Charles Dickens was born in England on February 7, 1812. He was the second of eight children, and his father was a clerk in the Navy Pay Office. As a child, Dickens' health was frail and his education was random. His mother taught him his letters and Dickens read a great deal from his father's library of the classics of fiction. The boy was also interested in theater and his first written work was a tragedy. At the age of nine, he was schooled with a neighbor's child, and when his father was transferred to London, Dickens stayed behind for a while in Chatham for his schooling. But when he rejoined his family in London, dark days awaited him.

His father was in debt, and so the Dickens family resided with him in Marshalsea Prison. Charles found work at household tasks and took a room for himself on one of the poor streets of London at the age of twelve. He worked for a while labeling blacking-bottles until his father inherited a legacy that brought the family out of debt again. Dickens was sent to school for a few more years before he became a clerk. He moved up from there to become a stenographer at several newspapers.
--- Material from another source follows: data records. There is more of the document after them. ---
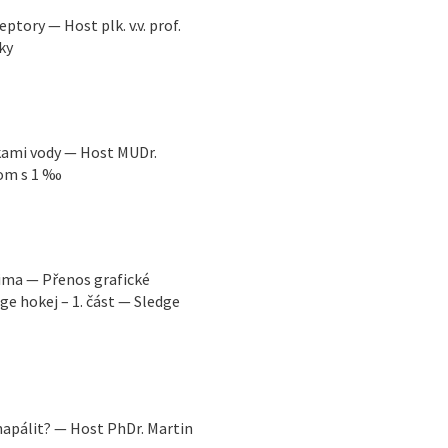
tory — Host plk. v.v. prof.
ky
kami vody — Host MUDr.
lom s 1 ‰
ima — Přenos grafické
 hokej – 1. část — Sledge
napálit? — Host PhDr. Martin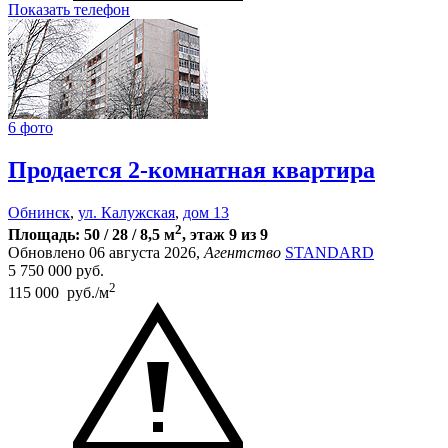
Показать телефон
6 фото
Продается 2-комнатная квартира
Обнинск
,
ул. Калужская
,
дом 13
2
Площадь: 50 / 28 / 8,5 м
, этаж 9 из 9
Обновлено 06 августа 2026,
Агентство
STANDARD
5 750 000
руб.
2
115 000 руб./м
In 1833 his first published piece appeared in the Monthly Magazine signed with his brother's nickname. He later published a few pieces in the Evening Chronicle before the Pickwick Papers made him famous. For the next thirty years Dickens churned out novels until he died. His other works include: Life and Adventures of Nicholas Nickleby (1839), The Personal History of David Copperfield (1850), Little Dorrit (1857), A Tale of Two Cities (1859), and Great Expectations (1861).

Dickens had a large family with his wife, Catherine Hogarth, and he became a wealthy man through his writing. Dickens wrote actively while acting in private theatricals as well as touring and performing readings of his works.

In 1865, Dickens had a slight stroke that left his legs useless, but even this break in his health did not deter him from his active lifestyle of travel and work. He was working on The Mystery of Edwin Drood the day before he died. He was stricken with apoplexy and died the next day. Dickens was buried in Westminster Abbey.

Although Dickens has been criticized for creating characters which seem more like caricatures than real people, Ebenezer Scrooge and other Dickens figures have become well known in literature. A Christmas Carol expresses the far-reaching impact of Dickens' work in its ability to transcend the boundaries of the time in which it was written and remain a popular piece of drama and literature more than a century after it was first published in 1836.

"Dickens . . . [was] the greatest dramatic writer that the English had had since Shakespeare, and . . . we may find in Dickens' work today a complexity and . . . an intellectual and artistic interest which makes Dickens loom very large in the whole perspective of the literature of the West."

Bibliography

Dickens, Charles. "A Christmas Carol." Best Ghost Stories. Hertfordshire, England: Wordsworth Editions Limited, 1997.

"Dickens, Charles." Biographical Dictionary. New York: Chambers Harrap Publishers Ltd., 1997.

"Dickens, Charles." British Writers. ed. Ian Scott-Kilvert. vol. 5. New York: Charles Scribner's Sons, 1982.

Wilson, Edmund. "Dickens, Charles." World Literature Criticism: 1500 to present. ed. James P. Draper. vol. 2. Detroit: Gale Research Inc., 1992.